Ainda segundo a CET, após o término do período de avaliações um relatório de acompanhamento será encaminhado ao Contran, pois como se trata de um procedimento novo é necessária a validação do órgão de trânsito.
Compensação
A região da Liberdade onde a faixa verde será implementada já tem a urbanização consolidada. Embora as universidades que ali estão sejam as grandes responsáveis pela geração do intenso fluxo de pedestres, estas já cumpriram suas responsabilidades legais quanto ao impacto que causam no entorno. “Não há qualquer possibilidade legal de cobrar destas universidades pelas adequações nas calçadas, já que elas já cumpriram as medidas mitigadoras que lhes cabiam. O que temos feito é incluir nos Termos de Ajuste de Conduta (TAC) dos novos empreendimentos um recuo diferenciado de fachada, a implementação de ciclovias e calçadas compatíveis”, explica Tonobohn.
25 de Março e Santa Ifigênia
Perguntado sobre a possibilidade de aplicação da mesma metodologia em outras vias do centro da cidade, como a rua 25 de Março e a Santa Ifigênia, onde pedestres já ocupam o leito carroçável diariamente em grande número, o superintendente da CET foi taxativo: “É um piloto e precisa ser avaliado com cuidado antes de aplicar em outras localidades”.

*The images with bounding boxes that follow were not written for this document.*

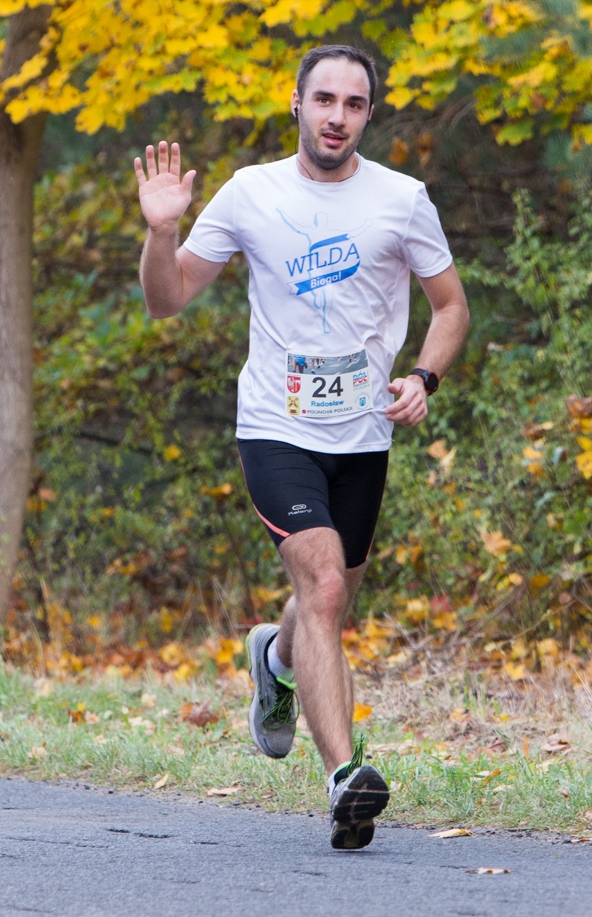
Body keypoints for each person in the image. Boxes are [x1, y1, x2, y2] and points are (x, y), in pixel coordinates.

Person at [135, 44, 469, 849]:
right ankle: (347, 778)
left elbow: (451, 306)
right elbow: (168, 298)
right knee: (322, 585)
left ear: (367, 115)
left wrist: (424, 376)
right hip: (275, 427)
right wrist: (162, 231)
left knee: (330, 599)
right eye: (324, 99)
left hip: (363, 435)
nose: (336, 117)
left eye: (353, 105)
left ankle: (275, 661)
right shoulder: (251, 193)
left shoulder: (402, 199)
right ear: (296, 103)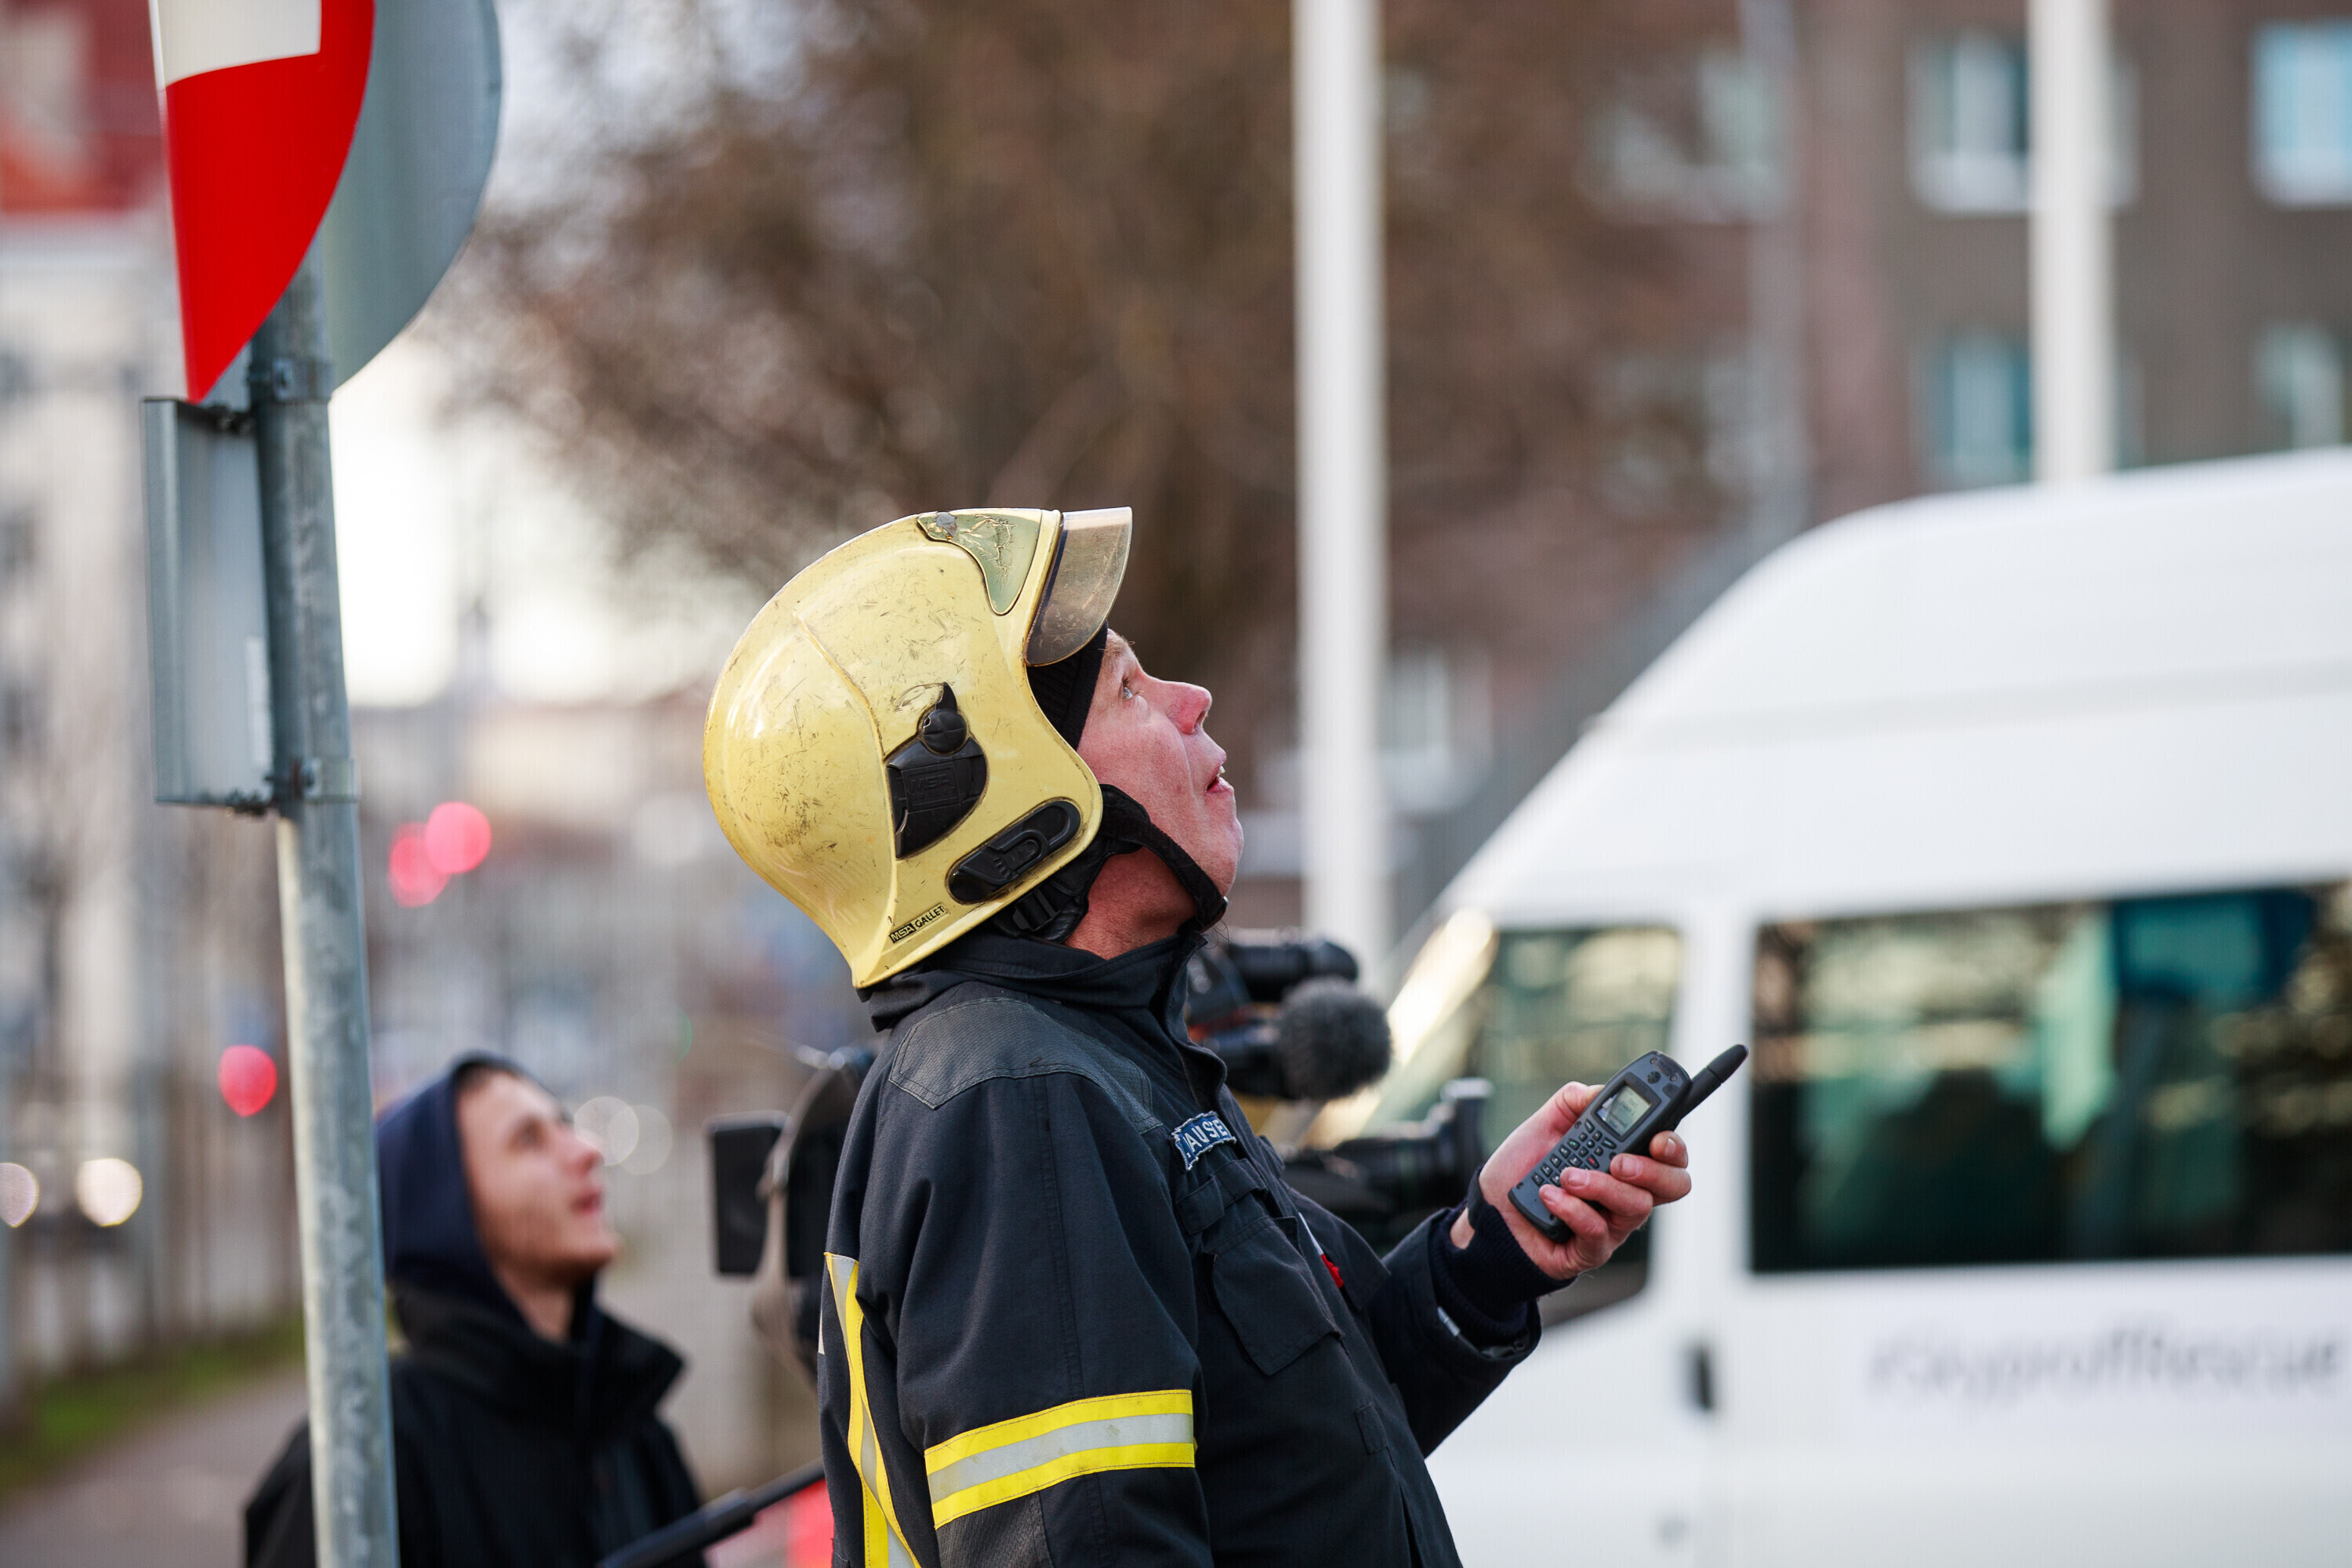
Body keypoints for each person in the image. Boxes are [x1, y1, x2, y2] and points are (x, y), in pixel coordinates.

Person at [702, 507, 1693, 1566]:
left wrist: (1486, 1259)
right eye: (1129, 690)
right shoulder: (1019, 1102)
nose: (1193, 701)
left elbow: (1298, 1469)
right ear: (1017, 809)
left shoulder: (1107, 1063)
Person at [245, 1057, 701, 1568]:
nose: (588, 1150)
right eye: (528, 1139)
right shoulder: (362, 1461)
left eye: (565, 1126)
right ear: (445, 1208)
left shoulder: (633, 1430)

Em 2013 a prefeitura de São Paulo e a SP Urbanismo iniciaram uma tratativa para um projeto de “pedestrianizar” a rua 25 de Março, o maior centro comercial a céu aberto do Brasil, nos mesmos moldes do que havia sido feito no Largo São Francisco. A proposta no entanto não foi acolhida pela associação dos comerciantes locais e o projeto parou.
Rua Boa Vista
Segundo a CET já existe um projeto de alargamento das estreitas calçadas da rua Boa Vista, próximo ao Pátio do Colégio e onde se encontra o Solar da Marquesa de Santos, e que deve ser colocado em prática em breve.
Avanço de calçadas
Nas esquinas e junto aos pontos de ônibus no trecho da avenida Liberdade onde será implementada a faixa verde já foi feito o avanço das calçadas, o que segundo Tonobohn foi responsável pelo atraso na implementação do projeto. Questionado sobre a possibilidade de reproduzir o avanço de calçadas em outras esquinas da cidade no intuito de facilitar a travessia de pedestres, o superintendente da CET lembrou de diversas intervenções do tipo que a companhia de tráfego realizou na cidade utilizando apenas a sinalização. “Consideramos que foram bem sucedidas porém não foram aprovadas pelo Denatran. No entanto a norma relativa a este projeto está sendo revista e quem sabe poderemos dar continuidade”, conclui.